LA duo Amoureux are debuting their first EP, Never Young As Tonight, today in advance of its release later this month. Bassist Holiday J and drummer Nicole Turley, both former dancers, comprise the pair and bring to it a mutual sense for the polyrhythmic, the earthen, and the deconstructed. Barring a few vocals, the whole thing was recorded in one take, lending both a roughness and a romance to its edges. Horns, post-punk bass jags, gypsy strings, and Chrissie Hynde-esque vocals amount to a pop elegance somewhere in between TEEN and Roxy Music. The second track of four, “Lost The Plot”, builds from a restrained core of bass and synths, a bit out of pace with the vocals and rest of the avant-rock ambiance; whereas the encouragingly titled last track, “Your 20s Are For Wasting”, pools in the anthemic drama of shouting, “C’mon and dance drunk!,” with soft keys off in the distance. We caught up with Holiday J about how things came together surrounding the EP. Check out the conversation below the embed.
How did you guys get together as a band?
Nicole and I have been endeared friends for many years. I recently moved back to LA from NYC and, given the amount of time we spent together, music became a natural progression. Nicole has a studio and we toyed around with some of my formerly written songs. Then, we just began to jam, and recorded it. Both being rhythm players, it felt most seductive. We then began to build songs off those initial jam recordings. But really, it starts with deep friendship and respect.
How did Never Young as Tonight take shape as a release?
In a very effortless, symbiotic way. We kept writing songs really off-the-cuff, having no attachment to who played what or what it sounded like. We just fostered a very safe creative environment and allowed ourselves to be raw and messy. Once we had a few songs, it felt right to put them out under a moniker that was representative of both of us.
What kind of inspiration went into the sounds and moods of “Lost The Plot”?
“Lost The Plot” was a song we decided was going to be sparse and just a few chords. We wanted to originally call it “PCH” because we thought of it as a summer song and the way it feels to drive down PCH, with that abandon and freedom.

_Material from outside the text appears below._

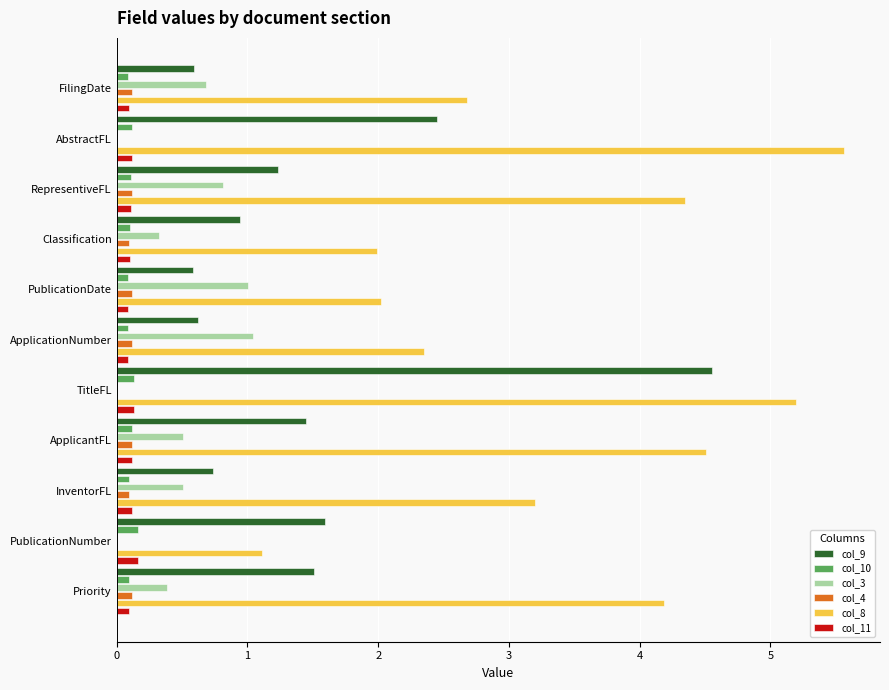

What is the maximum value for col_10?

0.2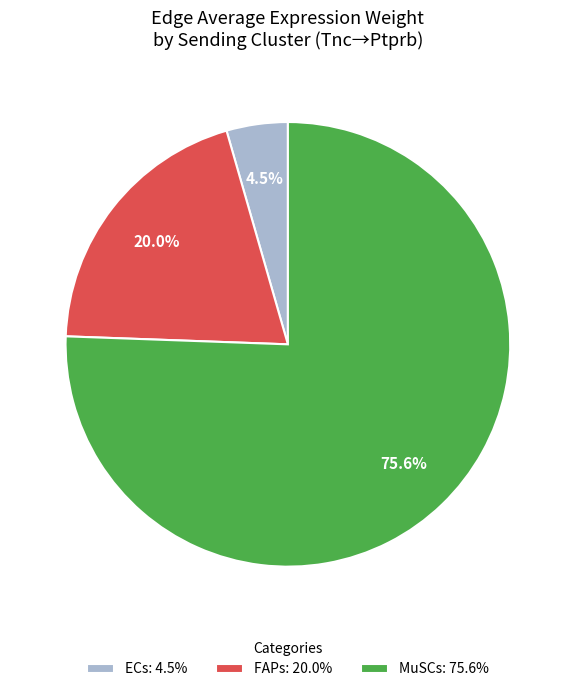

Which category has the biggest portion of the pie?

MuSCs: 75.6%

Much like all the other songs on this EP, it ended up being about my recent heartbreak.
New recording projects in the works?
We’re looking forward to putting out more records that have strong thematic currents, but mostly, we want it to feel really intrinsic and open. We both are always braided into creative endeavors. Nicole is constantly creative-writing and making music; as I am also always trying to make my indelible mark on the world through creation. Hope to see you there.
Never Young As Tonight comes out July 29 on Neurotic Yell Records.